Photographs courtesy of the composer. Album cover by Krystal Pagan. |
“You can’t judge a mosaic properly unless you observe it carefully from a distance." – Hiroshi Teshigahara
Allow me to observe the mosaic of Gabriel Vicens’s music carefully from a distance, and to invite you to do the same. Music is primarily a state of mind. Regardless of whether you listen to classical, blues, jazz, rock, or what used to be termed new music, the essential element is the same: we are transported to another dimension, one possibly inside ourselves, on a journey fueled by a joyful power source evoking the same result from all these disparate style territories. The arrival at an exhilarating and abrupt awakening: that is the same destination, whether it is conveyed by the operatic overload of Pink Floyd or the austere minimalism of John Cage. The joy of being liberated is what matters, much more so than the practical tools utilized for the purposes of that liberation.
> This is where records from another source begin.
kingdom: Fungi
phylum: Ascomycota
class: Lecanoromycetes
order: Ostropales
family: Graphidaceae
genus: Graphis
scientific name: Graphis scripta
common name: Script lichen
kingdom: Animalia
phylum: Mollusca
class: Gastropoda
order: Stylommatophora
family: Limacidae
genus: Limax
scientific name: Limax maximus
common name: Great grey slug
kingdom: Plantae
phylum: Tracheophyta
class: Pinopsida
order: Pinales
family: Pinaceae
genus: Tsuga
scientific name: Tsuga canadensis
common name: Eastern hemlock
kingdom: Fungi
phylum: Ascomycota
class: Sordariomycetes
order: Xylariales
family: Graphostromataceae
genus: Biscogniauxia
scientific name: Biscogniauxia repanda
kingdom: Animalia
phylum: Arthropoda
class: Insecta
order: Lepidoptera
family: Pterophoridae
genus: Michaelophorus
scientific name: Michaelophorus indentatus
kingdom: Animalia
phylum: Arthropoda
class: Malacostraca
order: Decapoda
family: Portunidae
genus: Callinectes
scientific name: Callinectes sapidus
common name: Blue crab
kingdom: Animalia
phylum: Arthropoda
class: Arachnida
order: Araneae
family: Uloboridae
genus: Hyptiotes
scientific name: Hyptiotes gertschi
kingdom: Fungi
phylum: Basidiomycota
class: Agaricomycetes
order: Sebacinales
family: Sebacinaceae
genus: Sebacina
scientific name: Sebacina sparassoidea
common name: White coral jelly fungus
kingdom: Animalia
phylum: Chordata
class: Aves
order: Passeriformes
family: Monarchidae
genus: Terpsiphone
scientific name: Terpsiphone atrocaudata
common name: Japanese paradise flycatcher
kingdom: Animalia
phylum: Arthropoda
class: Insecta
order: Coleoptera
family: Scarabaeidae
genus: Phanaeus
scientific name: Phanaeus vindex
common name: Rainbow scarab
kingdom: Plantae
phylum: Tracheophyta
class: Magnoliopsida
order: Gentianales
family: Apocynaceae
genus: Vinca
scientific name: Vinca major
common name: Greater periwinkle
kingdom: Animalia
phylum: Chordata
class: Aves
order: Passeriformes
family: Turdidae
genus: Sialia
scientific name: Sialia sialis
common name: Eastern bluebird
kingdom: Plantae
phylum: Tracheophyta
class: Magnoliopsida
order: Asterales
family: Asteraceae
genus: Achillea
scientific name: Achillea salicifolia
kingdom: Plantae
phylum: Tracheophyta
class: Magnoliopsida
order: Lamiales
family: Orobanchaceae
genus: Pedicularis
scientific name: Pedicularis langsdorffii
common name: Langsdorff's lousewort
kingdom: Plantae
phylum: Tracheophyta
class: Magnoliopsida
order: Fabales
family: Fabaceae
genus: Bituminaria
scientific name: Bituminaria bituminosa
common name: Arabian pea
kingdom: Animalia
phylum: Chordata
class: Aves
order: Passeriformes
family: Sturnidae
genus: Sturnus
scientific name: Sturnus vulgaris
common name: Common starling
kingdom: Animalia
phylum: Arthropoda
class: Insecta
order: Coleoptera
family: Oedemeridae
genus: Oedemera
Elsewhere I have written about the clearly evident potential for the somatic effects of sonic energy, and the fact that music, certain music at least, can serve as the architectural structure within which profound experiences can be contained and transmitted, virtually across time and space. This notion that music can buttress meditation, or contemplation, or whatever you choose to call the oceanic feeling that arises from losing the illusory sense of an individual and separate self, can most simply be characterized as erecting a sonic building that we can live each inside of for a while. The new album of Vicens music, appropriately titled Mural, owing to what I consider its large-scale panoramic approach to composition and performance, is just such a building of breath and reflection: a temporal dwelling.